§ **Source records**:
────────────────────

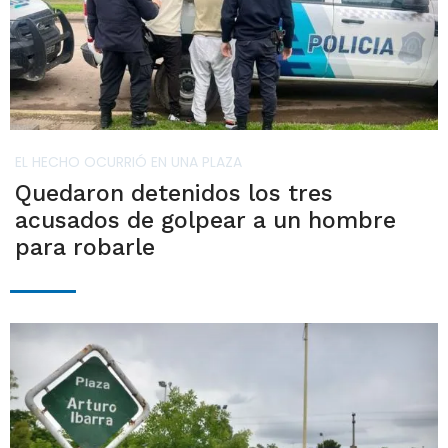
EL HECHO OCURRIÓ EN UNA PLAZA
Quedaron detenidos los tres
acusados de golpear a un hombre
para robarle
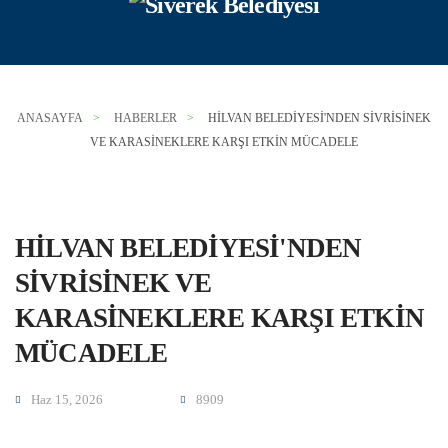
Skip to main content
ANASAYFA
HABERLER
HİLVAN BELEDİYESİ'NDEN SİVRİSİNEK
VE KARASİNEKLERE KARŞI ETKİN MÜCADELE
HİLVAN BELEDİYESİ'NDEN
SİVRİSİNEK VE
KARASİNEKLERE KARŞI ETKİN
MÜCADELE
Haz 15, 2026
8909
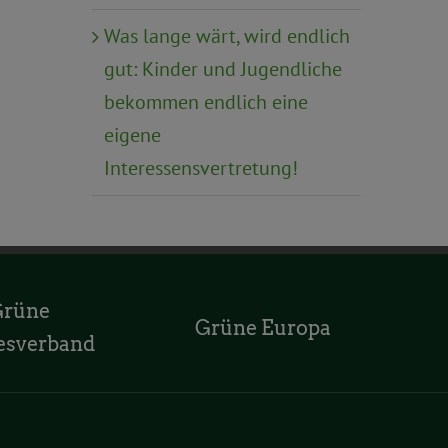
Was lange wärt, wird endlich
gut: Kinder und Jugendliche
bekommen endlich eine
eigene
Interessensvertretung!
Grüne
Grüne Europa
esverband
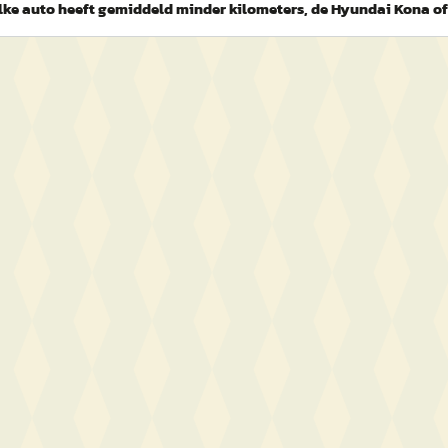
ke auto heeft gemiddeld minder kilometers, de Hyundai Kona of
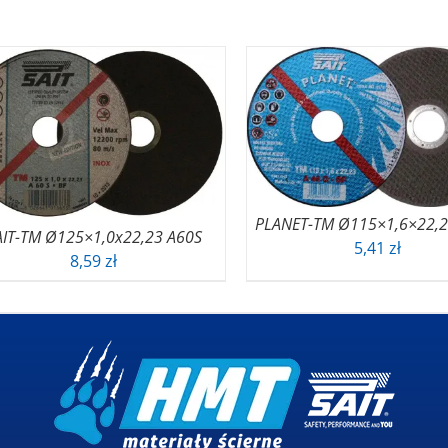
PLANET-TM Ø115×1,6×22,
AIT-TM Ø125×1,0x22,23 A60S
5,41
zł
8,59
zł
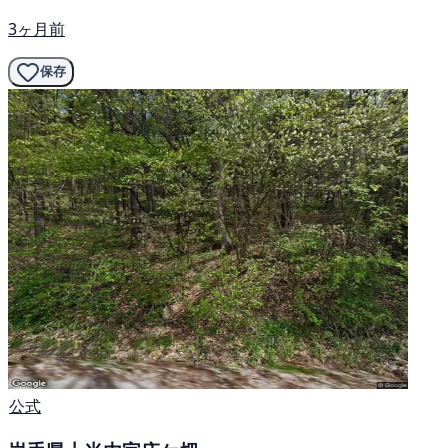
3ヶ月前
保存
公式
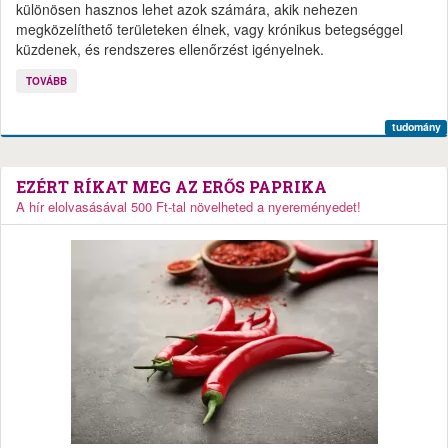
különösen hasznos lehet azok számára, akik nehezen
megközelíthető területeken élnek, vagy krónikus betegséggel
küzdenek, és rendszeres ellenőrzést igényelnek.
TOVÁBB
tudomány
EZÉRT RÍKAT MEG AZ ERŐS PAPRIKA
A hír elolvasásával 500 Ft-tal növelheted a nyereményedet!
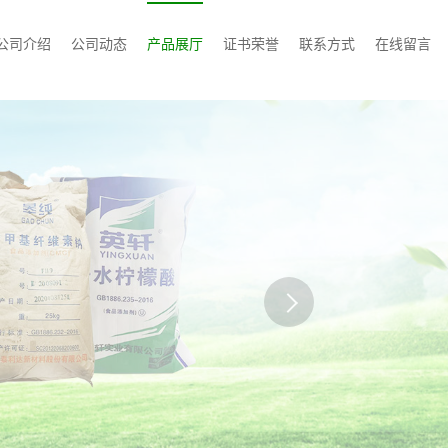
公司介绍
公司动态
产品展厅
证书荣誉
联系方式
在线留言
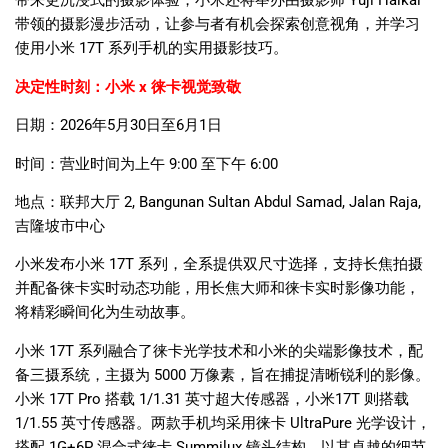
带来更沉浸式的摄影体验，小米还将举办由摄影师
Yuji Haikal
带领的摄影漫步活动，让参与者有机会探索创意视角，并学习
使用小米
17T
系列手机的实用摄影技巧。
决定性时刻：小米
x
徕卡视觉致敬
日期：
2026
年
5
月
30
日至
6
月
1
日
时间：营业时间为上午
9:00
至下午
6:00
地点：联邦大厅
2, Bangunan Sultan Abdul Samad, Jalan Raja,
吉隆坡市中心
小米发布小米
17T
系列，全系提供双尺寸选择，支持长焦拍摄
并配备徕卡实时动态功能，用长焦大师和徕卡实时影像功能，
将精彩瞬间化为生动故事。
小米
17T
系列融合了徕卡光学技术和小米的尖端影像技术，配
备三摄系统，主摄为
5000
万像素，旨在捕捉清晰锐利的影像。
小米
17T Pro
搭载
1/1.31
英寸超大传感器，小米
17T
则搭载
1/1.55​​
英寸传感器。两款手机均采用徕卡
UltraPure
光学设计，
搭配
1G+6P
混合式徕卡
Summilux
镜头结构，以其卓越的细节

────────────────────

§ **Your assignment**: In the material above, which lines contain "ETKİN"? Copy each of them.

§ **Output of the exercise**:
VE KARASİNEKLERE KARŞI ETKİN MÜCADELE
KARASİNEKLERE KARŞI ETKİN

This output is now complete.